Samantha Power Delivers Ben Cooper Lecture

Since the Benjamin Cooper Memorial Lecture was established in 1998, the lecture fund has enabled GDS to bring a renowned guest lecturer to the school each year to stimulate the kind of dialogue in which Cooper loved to participate, with a variety of diverse and inspiring world leaders. This year, former U.S. Ambassador to the United Nations Samantha Power spoke, delivering two speeches to members of the GDS community both at the Washington Hebrew Congregation and on campus during a Friday assembly.

Power gained attention with the publication in 2003 of her Pulitzer Prize-winning book A Problem From Hell: America and the Age of Genocide, which helped to establish her as a leading international voice for American engagement in the world. She drew on her past experiences reporting from places such as Bosnia, East Timor, Kosovo, Rwanda, Sudan and Zimbabwe to develop authentic solutions to address understated global genocides.

A tireless crusader for U.S. foreign policy, Power served as the Special Assistant to the President and Senior Director for Multilateral Affairs and Human Rights on the National Security Council under President Obama. She later became the 28th Representative to the United Nations during Obama’s second term. She served as the public face of U.S. opposition to Russian aggression in Ukraine and Syria, lobbied to secure the release of political prisoners and continued to resolve conflicts and defend human dignity on various accounts.

The speech at Washington Hebrew outlined Power’s guide to the many steps necessary to make a change, even when it seems hard. The first step is to change what seems possible. Power said that what we see as members of the international community shapes the conceptions of people in numerous places. For example, in the media, if more images show females in positions of power, an increasing number of younger girls will feel inspired and capable to accomplish the same.
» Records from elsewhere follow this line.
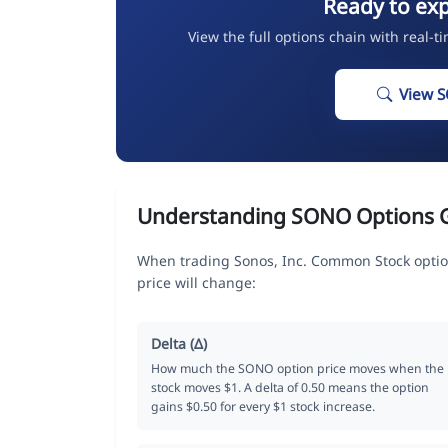
Ready to ex
View the full options chain with real-t
View 
Understanding SONO Options 
When trading Sonos, Inc. Common Stock optio
price will change:
Delta (Δ)
How much the SONO option price moves when the
stock moves $1. A delta of 0.50 means the option
gains $0.50 for every $1 stock increase.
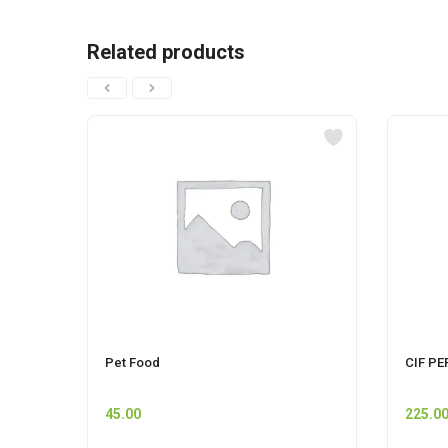
Related products
Pet Food
CIF PE
45.00
225.0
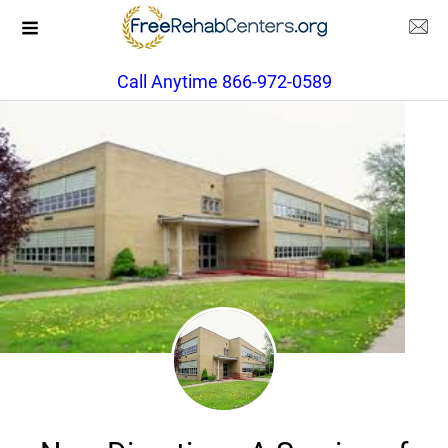
Call Anytime 866-972-0589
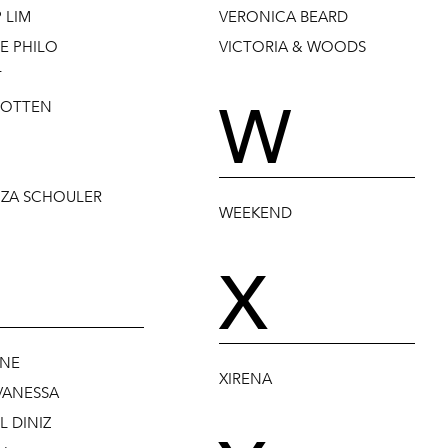
P LIM
VERONICA BEARD
E PHILO
VICTORIA & WOODS
T
W
POTTEN
ZA SCHOULER
WEEKEND
X
NE
XIRENA
VANESSA
 DINIZ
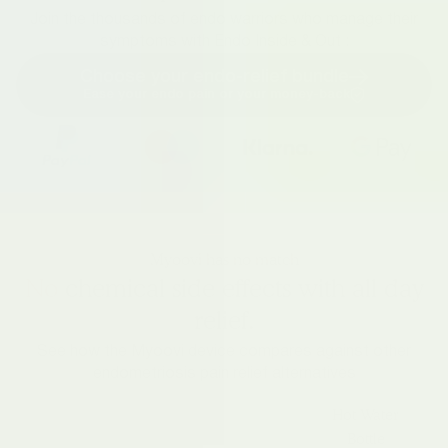
Join the thousands of endo warriors who manage their
symptoms with Endo Inside & Out :
Choose your endo-relief bundle
Ease your endo pain or your money-back
Myoovi has no match
No
chemical side effects with all day
relief.
See how the Myoovi device compares against other
endometriosis pain relief alternatives
Hot Water
Bottle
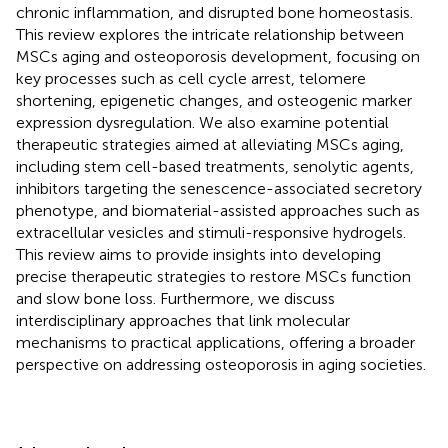
chronic inflammation, and disrupted bone homeostasis.
This review explores the intricate relationship between
MSCs aging and osteoporosis development, focusing on
key processes such as cell cycle arrest, telomere
shortening, epigenetic changes, and osteogenic marker
expression dysregulation. We also examine potential
therapeutic strategies aimed at alleviating MSCs aging,
including stem cell-based treatments, senolytic agents,
inhibitors targeting the senescence-associated secretory
phenotype, and biomaterial-assisted approaches such as
extracellular vesicles and stimuli-responsive hydrogels.
This review aims to provide insights into developing
precise therapeutic strategies to restore MSCs function
and slow bone loss. Furthermore, we discuss
interdisciplinary approaches that link molecular
mechanisms to practical applications, offering a broader
perspective on addressing osteoporosis in aging societies.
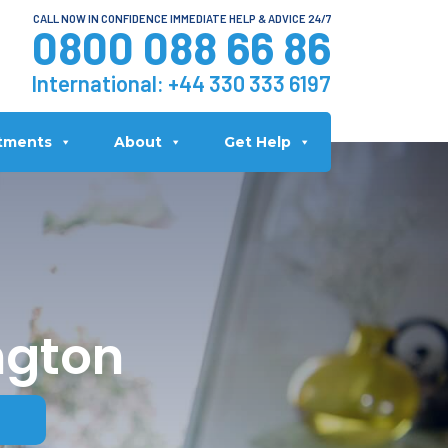
CALL NOW IN CONFIDENCE IMMEDIATE HELP & ADVICE 24/7
0800 088 66 86
International:
+44 330 333 6197
tments
About
Get Help
ngton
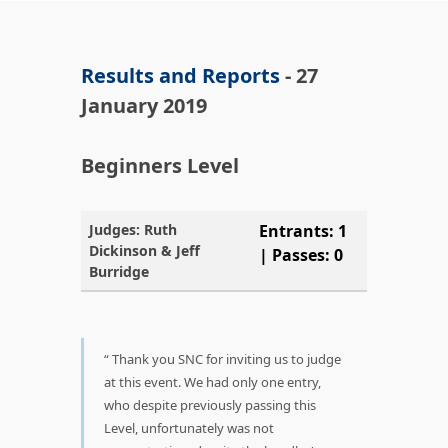
Results and Reports
- 27
January 2019
Beginners Level
Judges: Ruth
Entrants: 1
Dickinson & Jeff
| Passes: 0
Burridge
Thank you SNC for inviting us to judge
at this event. We had only one entry,
who despite previously passing this
Level, unfortunately was not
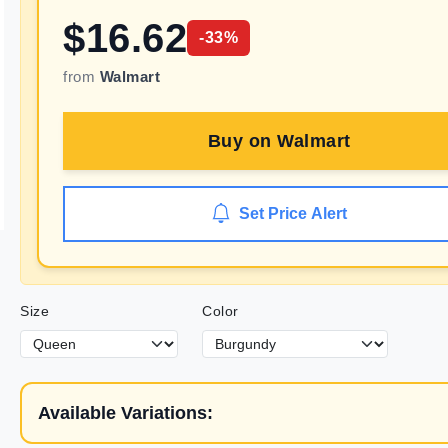
$
16.62
-
33
%
from
Walmart
Buy on
Walmart
Set Price Alert
Size
Color
Available Variations:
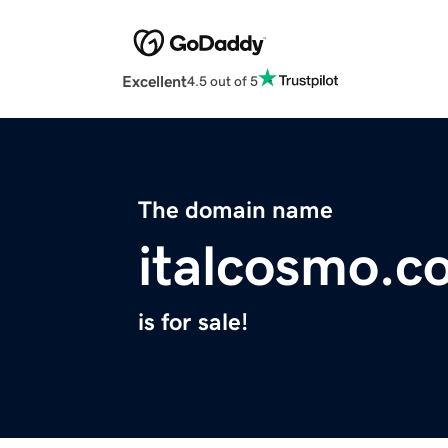
Excellent
4.5 out of 5
The domain name
italcosmo.c
is for sale!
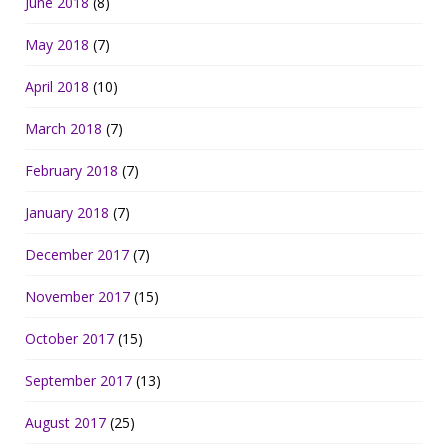
June 2018
(8)
May 2018
(7)
April 2018
(10)
March 2018
(7)
February 2018
(7)
January 2018
(7)
December 2017
(7)
November 2017
(15)
October 2017
(15)
September 2017
(13)
August 2017
(25)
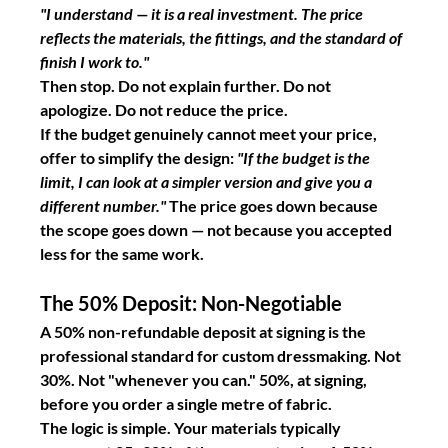
"I understand — it is a real investment. The price 
reflects the materials, the fittings, and the standard of 
finish I work to."
Then stop. Do not explain further. Do not 
apologize. Do not reduce the price.
If the budget genuinely cannot meet your price, 
offer to simplify the design: 
"If the budget is the 
limit, I can look at a simpler version and give you a 
different number."
 The price goes down because 
the scope goes down — not because you accepted 
less for the same work.
The 50% Deposit: Non-Negotiable
A 50% non-refundable deposit at signing is the 
professional standard for custom dressmaking. Not 
30%. Not "whenever you can." 50%, at signing, 
before you order a single metre of fabric.
The logic is simple. Your materials typically 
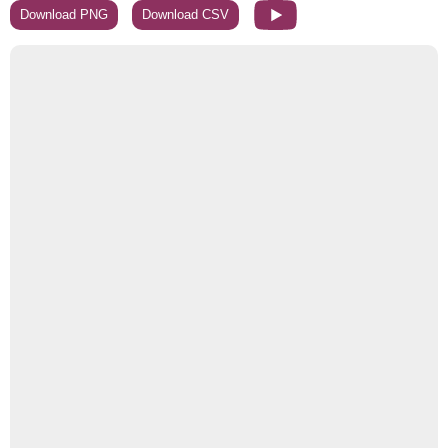
Download PNG
Download CSV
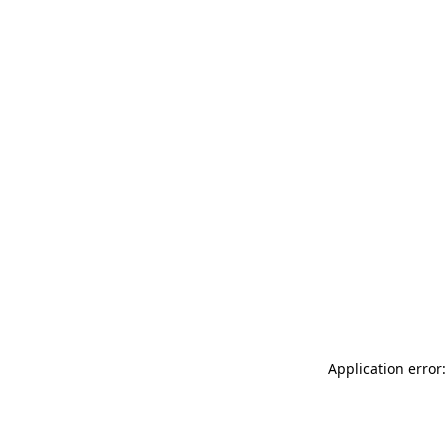
Application error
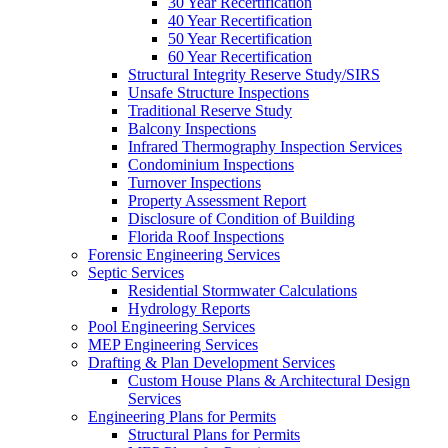
30 Year Recertification
40 Year Recertification
50 Year Recertification
60 Year Recertification
Structural Integrity Reserve Study/SIRS
Unsafe Structure Inspections
Traditional Reserve Study
Balcony Inspections
Infrared Thermography Inspection Services
Condominium Inspections
Turnover Inspections
Property Assessment Report
Disclosure of Condition of Building
Florida Roof Inspections
Forensic Engineering Services
Septic Services
Residential Stormwater Calculations
Hydrology Reports
Pool Engineering Services
MEP Engineering Services
Drafting & Plan Development Services
Custom House Plans & Architectural Design
Services
Engineering Plans for Permits
Structural Plans for Permits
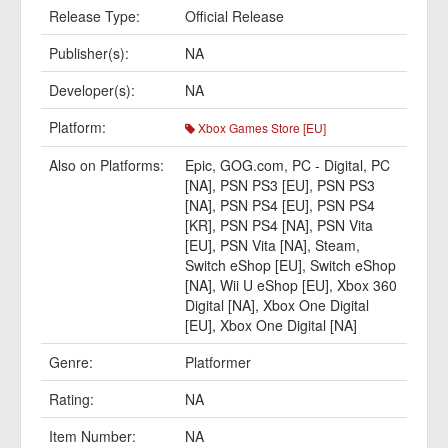
Release Type:
Official Release
Publisher(s):
NA
Developer(s):
NA
Platform:
Xbox Games Store [EU]
Also on Platforms:
Epic
,
GOG.com
,
PC - Digital
,
PC
[NA]
,
PSN PS3 [EU]
,
PSN PS3
[NA]
,
PSN PS4 [EU]
,
PSN PS4
[KR]
,
PSN PS4 [NA]
,
PSN Vita
[EU]
,
PSN Vita [NA]
,
Steam
,
Switch eShop [EU]
,
Switch eShop
[NA]
,
Wii U eShop [EU]
,
Xbox 360
Digital [NA]
,
Xbox One Digital
[EU]
,
Xbox One Digital [NA]
Genre:
Platformer
Rating:
NA
Item Number:
NA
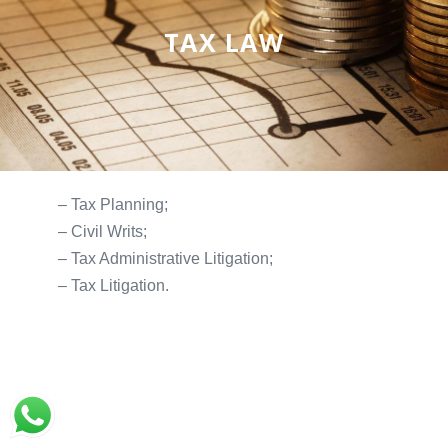
TAX LAW
– Tax Planning;
– Civil Writs;
– Tax Administrative Litigation;
– Tax Litigation.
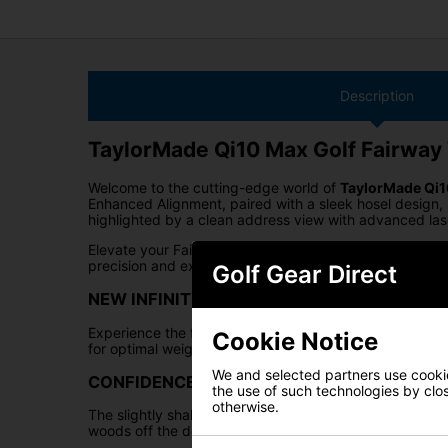
Description
TaylorMade Qi10 Max Golf Fairwa
Welcome to the cutting-edge world of
TaylorMade Qi
Enhanced Alignment, paired with a sleek hosel design, 
highlighted by a clean address view with advanced lase
Elevate your Fairway Wood game with the
Qi10 Max
se
precision and experience the future of Fairway Woods
Golf Gear Direct
NEW INFINITY CARBON CROWN W/ ENHANC
Experience the future of Fairway Woods with the Taylo
Cookie Notice
for optimal weight distribution and a lower CG, delive
We and selected partners use cookies
CONFIDENCE-INSPIRING ADDRESS SHAPE
the use of such technologies by closi
otherwise.
The slightly shallower, oversized 200cc head of the Ta
woods off the deck or from the tee.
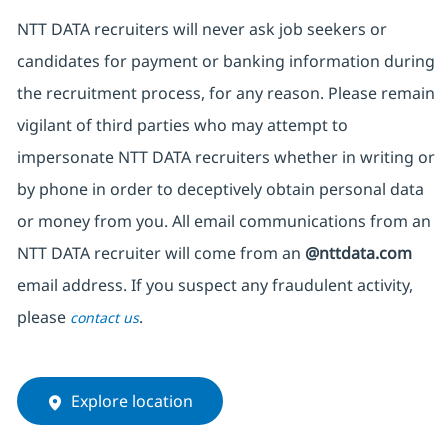
NTT DATA recruiters will never ask job seekers or
candidates for payment or banking information during
the recruitment process, for any reason. Please remain
vigilant of third parties who may attempt to
impersonate NTT DATA recruiters whether in writing or
by phone in order to deceptively obtain personal data
or money from you. All email communications from an
NTT DATA recruiter will come from an
@nttdata.com
email address. If you suspect any fraudulent activity,
please
.
contact us
Explore location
“We have to recognize what is fake and what is not, and be skeptical but not too skeptical that we seize to take action,” Power said.

Power’s next point was there is always something people can do to facilitate change. For example, Power mentioned the “Stronger Than Hate” image that was projected onto the walls of Heinz Field within 24 hours of the shooting at the Tree of Life synagogue in Pittsburgh. She said it sent a message of unity in the Pittsburgh community that took little effort but brought hundreds of thousands of people together.

“There is always clear asymmetry between the scale of a problem and the scale of a solution,” Power said.

Power’s final point was to encourage all Americans to become more involved in politics, whether through voting, the media or activism on a smaller scale.

“Media weapons are more powerful than atomic bombs,” Power said, insisting that political polarization is the biggest threat to national security.

After hearing Ambassador Power speak, students, faculty and parents seemed inspired by her words.

“Ambassador Power took it a step further than most talks,” freshman Addie Lowenstein said. “She didn’t just tell us to make a change or that change is needed, but how to make an impact, which was a really smart approach for many students who may feel as if change is intimidating.”

Freshman Ken Bailey echoed this sentiment, saying, “I think it’s inspiring to see somebody that sees issues in the world and makes real change themselves.”

Power’s speech at GDS shared the uplifting tone of the night before. Power said she never intended to be involved in diplomacy and foreign relations as a young girl. It wasn’t until Power was exposed to the hate and bigotry in other nations as a journalist that she realized greater change needed to happen and decided to become part of that change.